**Data supplied**
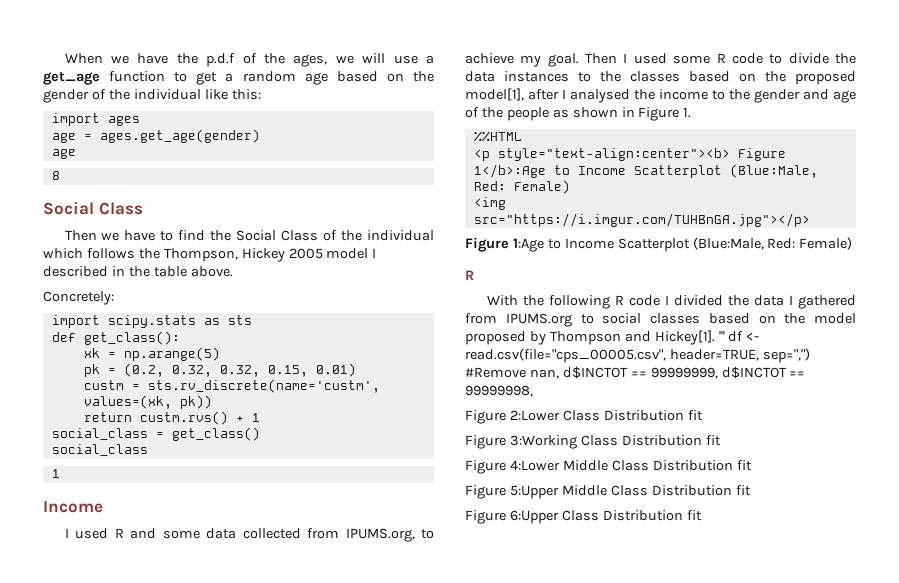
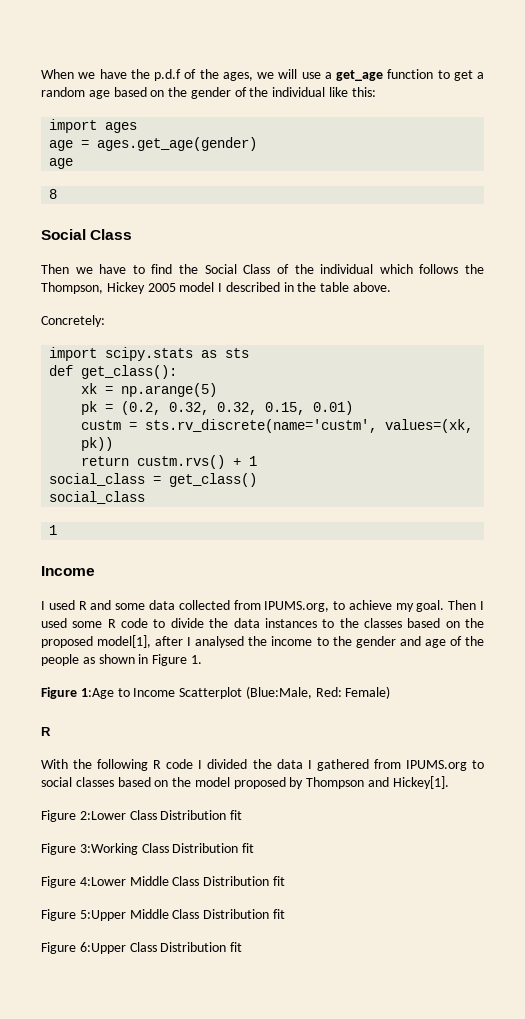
[473,131,522,142] [473,148,786,161] [473,164,818,178] [473,180,570,194] [473,197,506,210] [473,213,810,227] // %%HTML // <p style="text-align:center"><b> Figure 1</b>:Age to Income Scatterplot (Blue:Male, Red: Female) // <img src="https://i.imgur.com/TUHBnGA.jpg"></p> -> (202, 659) none
[718,331,760,342] [465,348,810,363] [465,366,806,379] [465,385,533,397] ''' df <- read.csv(file="cps_00005.csv", header=TRUE, sep=",") #Remove nan, d$INCTOT == 99999999, d$INCTOT == 99999998, -> (449, 782) none

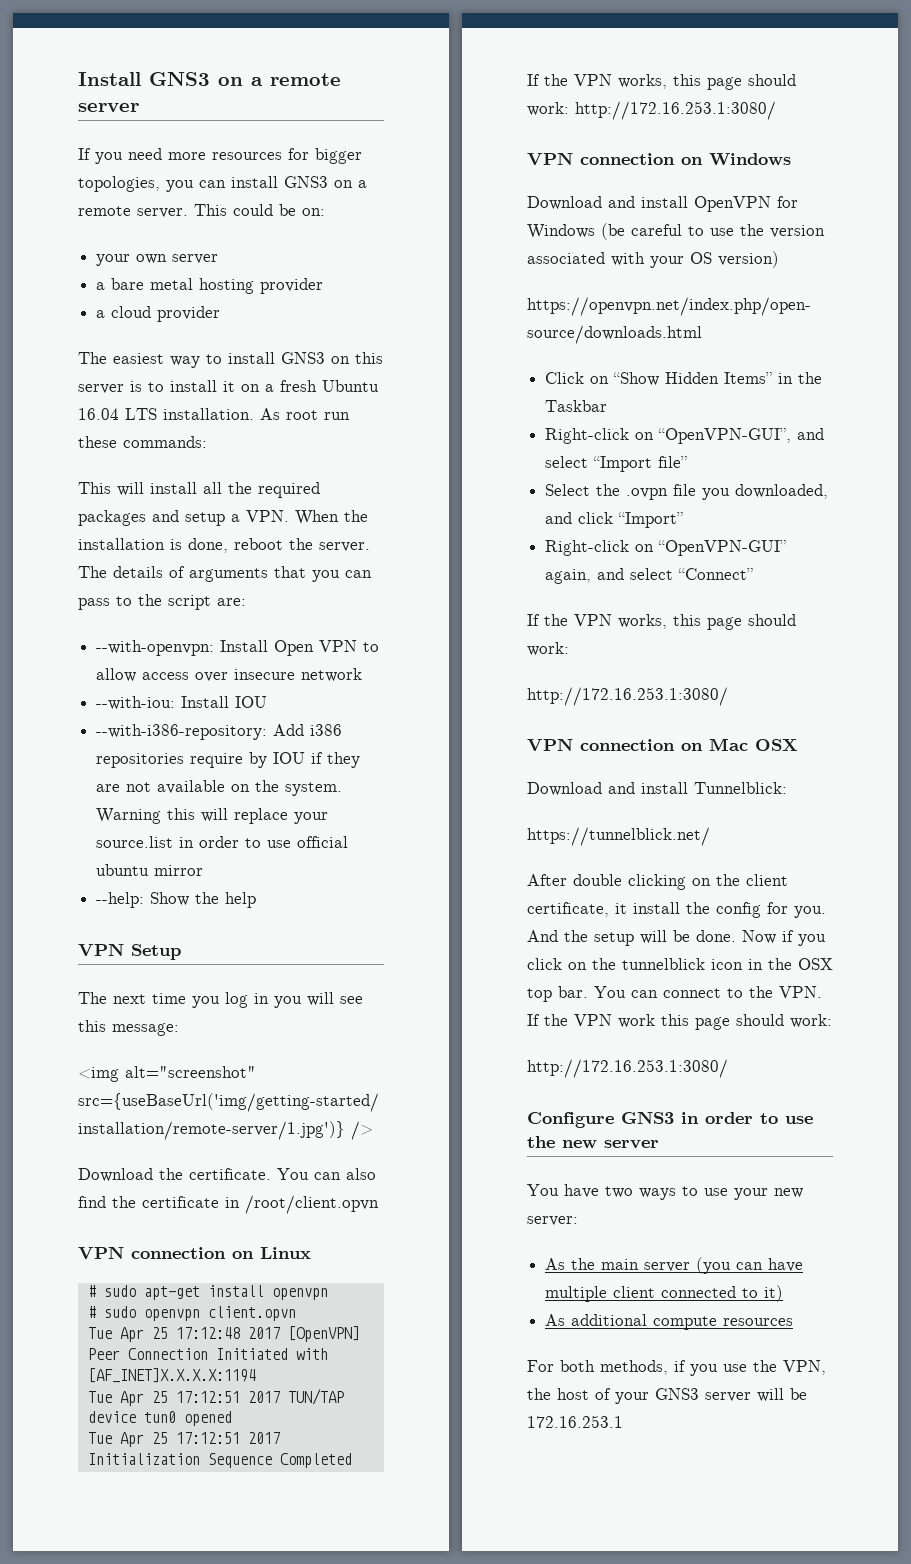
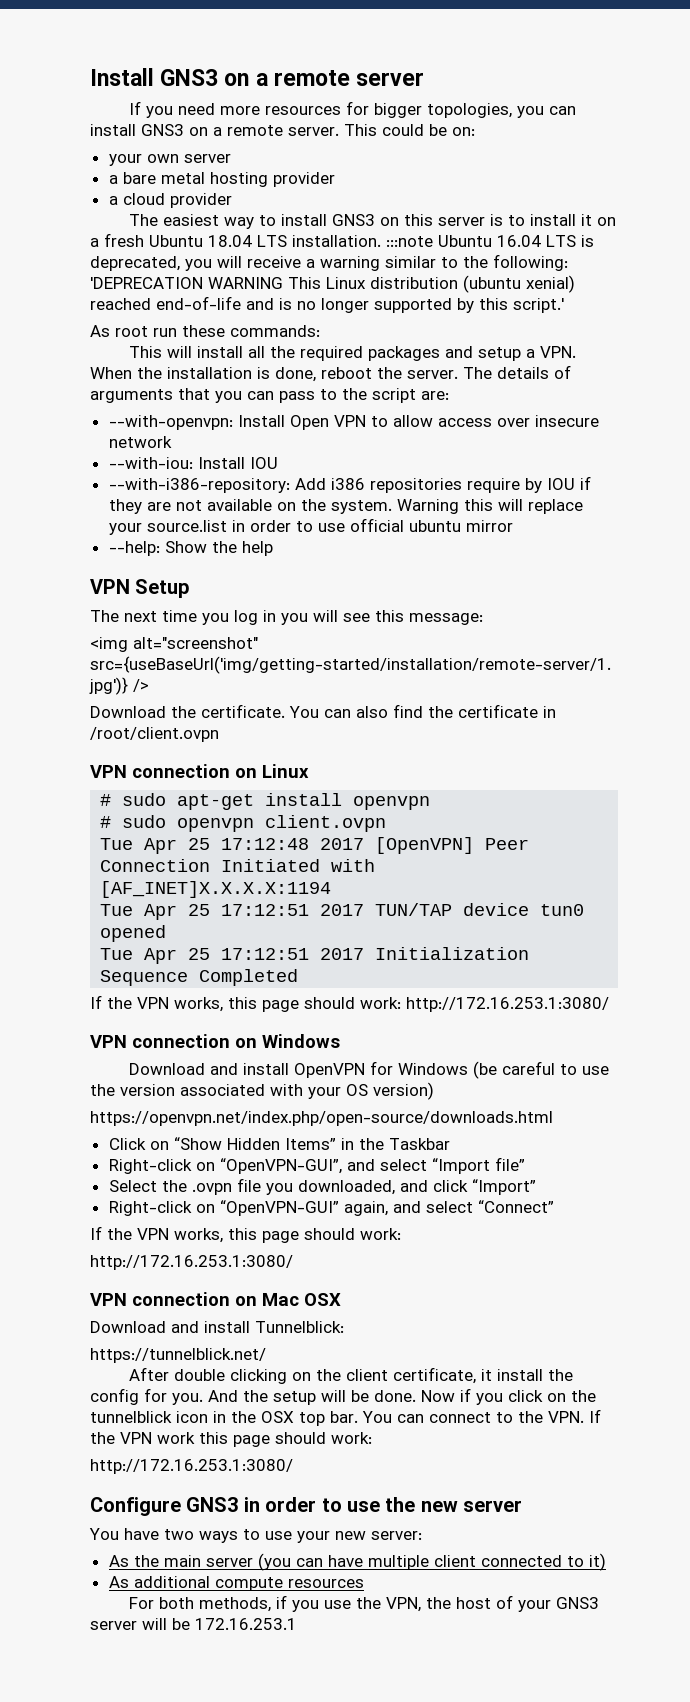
[78,408,254,420] 16.04 LTS installation. -> [208,235,594,247] [90,254,568,271] [90,275,575,293] [90,296,564,313] 18.04 LTS installation. :::note Ubuntu 16.04 LTS is deprecated, you will receive a warning similar to the following: 'DEPRECATION WARNING This Linux distribution (ubuntu xenial) reached end-of-life and is no longer supported by this script.' //
[245,1195,379,1214] /root/client.opvn -> [90,727,219,742] /root/client.ovpn
[207,1306,296,1321] client.opvn -> [265,815,387,832] client.ovpn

**Exercise directions**
Copy each line of the listing above that includes the word "none".

**Solution below**
[473,131,522,142] [473,148,786,161] [473,164,818,178] [473,180,570,194] [473,197,506,210] [473,213,810,227] // %%HTML // <p style="text-align:center"><b> Figure 1</b>:Age to Income Scatterplot (Blue:Male, Red: Female) // <img src="https://i.imgur.com/TUHBnGA.jpg"></p> -> (202, 659) none
[718,331,760,342] [465,348,810,363] [465,366,806,379] [465,385,533,397] ''' df <- read.csv(file="cps_00005.csv", header=TRUE, sep=",") #Remove nan, d$INCTOT == 99999999, d$INCTOT == 99999998, -> (449, 782) none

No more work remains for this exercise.